Never mind that, though. There are more people on the assembly line churning out cars again, right? And aren't there jobs to be had in car loan offices? Perhaps. But the real jobs growth will likely be seen in a few years in the car repo industry. Because this newest car bubble is no more sustainable than the last.

Households are taking on new car debt while unemployment and underemployment still plague or loom on the horizon for huge numbers of families. We are taking on new car debt when our education and retirement accounts have not emerged from the pit into which they fell in 2008. When dealers, with a straight face, tell us to "invest" in a rapidly depreciating minivan or promise that a new electric vehicle will repay itself with the environmentalist virtue accrued in heaven, and it works, it's because we've been watching too many ads and listening to too many in the political class and automotive press tell us, yet again, that what's good for GM is good for the nation.
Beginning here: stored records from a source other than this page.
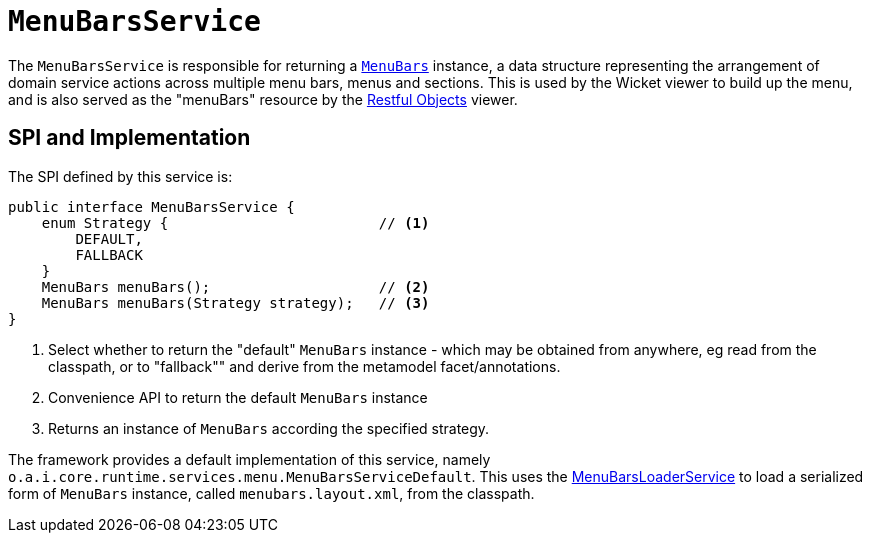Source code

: = `MenuBarsService`
:Notice: Licensed to the Apache Software Foundation (ASF) under one or more contributor license agreements. See the NOTICE file distributed with this work for additional information regarding copyright ownership. The ASF licenses this file to you under the Apache License, Version 2.0 (the "License"); you may not use this file except in compliance with the License. You may obtain a copy of the License at. http://www.apache.org/licenses/LICENSE-2.0 . Unless required by applicable law or agreed to in writing, software distributed under the License is distributed on an "AS IS" BASIS, WITHOUT WARRANTIES OR  CONDITIONS OF ANY KIND, either express or implied. See the License for the specific language governing permissions and limitations under the License.
:page-partial:



The `MenuBarsService` is responsible for returning a xref:refguide:applib-cm:classes/menubars.adoc[`MenuBars`] instance, a data structure representing the arrangement of domain service actions across multiple menu bars, menus and sections.
This is used by the Wicket viewer to build up the menu, and is also served as the "menuBars" resource by the xref:vro:ROOT:about.adoc[Restful Objects] viewer.

== SPI and Implementation

The SPI defined by this service is:

[source,java]
----
public interface MenuBarsService {
    enum Strategy {                         // <1>
        DEFAULT,
        FALLBACK
    }
    MenuBars menuBars();                    // <2>
    MenuBars menuBars(Strategy strategy);   // <3>
}
----
<1> Select whether to return the "default" `MenuBars` instance - which may be obtained from anywhere, eg read from the classpath, or to "fallback"" and derive from the metamodel facet/annotations.
<2> Convenience API to return the default `MenuBars` instance
<3> Returns an instance of `MenuBars` according the specified strategy.

The framework provides a default implementation of this service, namely `o.a.i.core.runtime.services.menu.MenuBarsServiceDefault`.
This uses the xref:refguide:applib-svc:MenuBarsLoaderService.adoc[MenuBarsLoaderService] to load a serialized form of `MenuBars` instance, called `menubars.layout.xml`, from the classpath.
And although the new Consumer Financial Protection Bureau is in place to protect us from some other credit abuses, it won't be there to help us with our car loans -- because the auto dealers that account for so many of these loans exerted their considerable political influence to elude its oversight. But it's not hard to imagine this next bubble bursting. How ready will we be to save the industry again with another bailout?

Mobility is a crucial public good. It's a human right, even. Our families and our government shouldn't have to go broke getting it.